I talked to a CO and he told me that Brook Trout are native to the UP and possibly some small creeks in the extreme Northern tip of Michigan. It was the loss of habitat due to logging that was the beginning of the downfall of the Grayling. I would love to see them make a comeback. Someone said so what that they were just displaced fish from the last ice age. Maybe so, but if not for man they would still be in Michigan.


----------



## Ralph Smith (Apr 1, 2003)

If they need a cold swift stream, I would think the Sturgeon would be a good choice. That sucker is darn right cold, even in July and August. May have some trouble with the other species, would just have to try and stock enough, and repeat it for several years until they can try to take ahold.


----------



## Huron River Dan (Apr 16, 2001)

In the Manistee back in the 80's I believe...

Dan


----------



## itchn2fish (Dec 15, 2005)

Boardman Brookies said:


> I talked to a CO and he told me that Brook Trout are native to the UP and possibly some small creeks in the extreme Northern tip of Michigan. It was the loss of habitat due to logging that was the beginning of the downfall of the Grayling. I would love to see them make a comeback. Someone said so what that they were just displaced fish from the last ice age. Maybe so, but if not for man they would still be in Michigan.


What you say about native brookies & grayling is true. And brookies & lakers evolved from Arctic Char when the galciers receded and left this species land-locked.


----------



## jeffm (Sep 20, 2008)

If any of you enjoy a good read about the Ausable back in the day of the Grayling, and other oldtime things that had to do with the old river system,
Indians, early man, logging, 1911 fire, Dams, salmon being introduced and reintroduced a century later.....


I just got done reading a book called "Along the Historic Riviere auxSables"

Good reading if you are a Ausable fanatic like me.


----------



## tingleyr (Jan 6, 2009)

Hello All
My name is Ralph Tingley and as has been mentioned, I am conducting a study to examine whether habitat suitable for the Arctic grayling exists within Michigan.
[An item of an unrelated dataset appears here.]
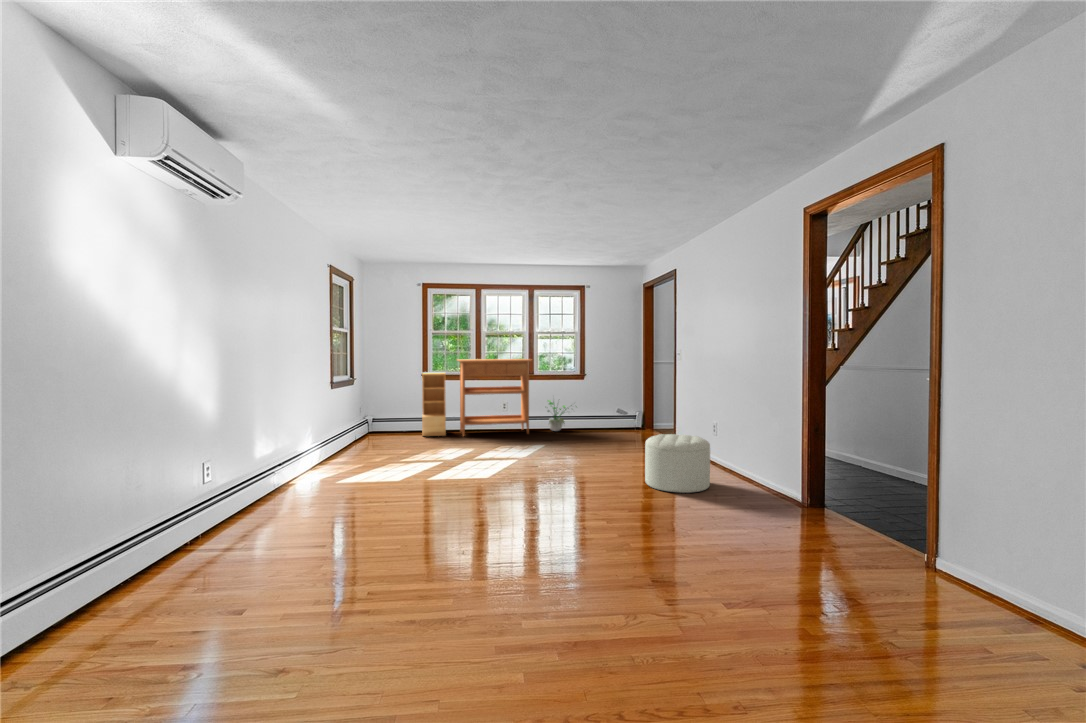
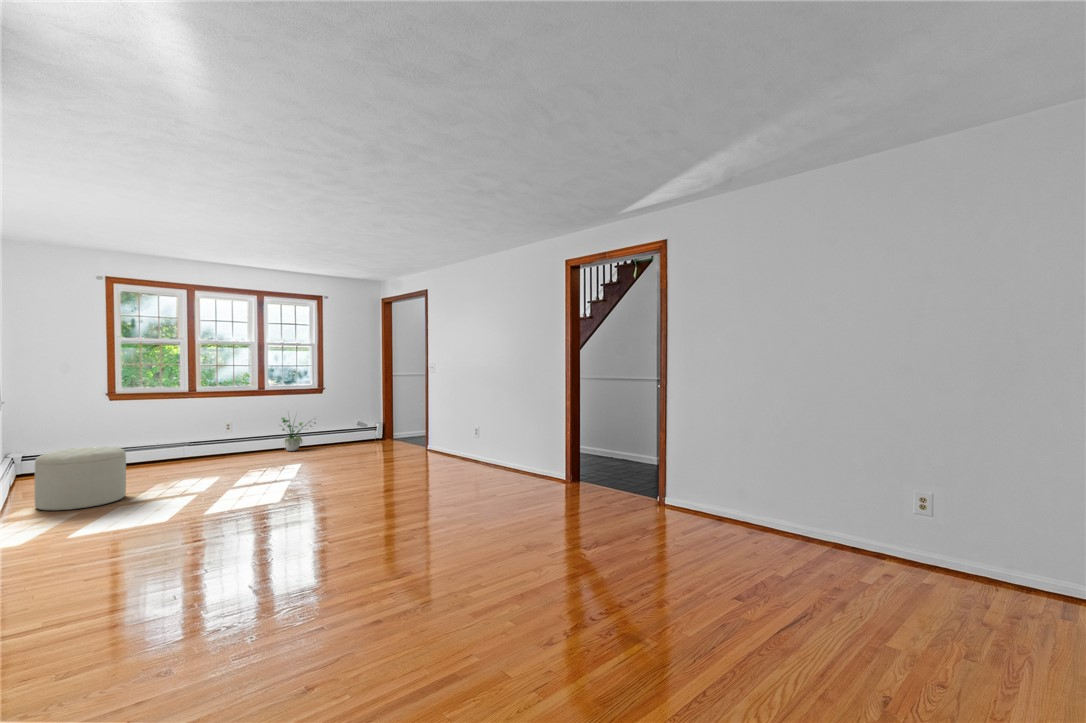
console table: present [458,359,532,436] -> none [160,373,268,467]
bookshelf: present [422,372,446,436] -> none [108,390,148,473]
ottoman: present [645,434,710,493] -> present [35,447,126,510]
I was very happy to recieve support from the Paul H Young Chapter of TU and I am continuing my research this year at MSU. The project itself aims to help expand ways to examine habitat for threatened or locally extinct species, without immense time or cost. If you would like to know more about the project or the history of the grayling within Michigan, feel free to send me a message and we can chat. I like to know what interest lies within the state in regards to the Arctic grayling. Currently, no grayling are being raised within Michigan(to the best of my knowledge), but they were onced raised at the Grayling Fish Hatchery. Most of the streams above the Muskegon River were believed to support grayling historically, while only one stream (the Otter River) in the U.P. was known to. This was actually the last stream in Michigan to hold the species as well. The reasons for extinction of the species vary, but most likely have to do with many of the reasons mentioned in this thread.


----------



## 2PawsRiver (Aug 4, 2002)

Hello Ralph, and welcome to MS.com. Wouldn't it be something to run across some secluded section of water that still held a small population..........always nice to wish.

Good luck and I would enjoy hearing how the research is going.


----------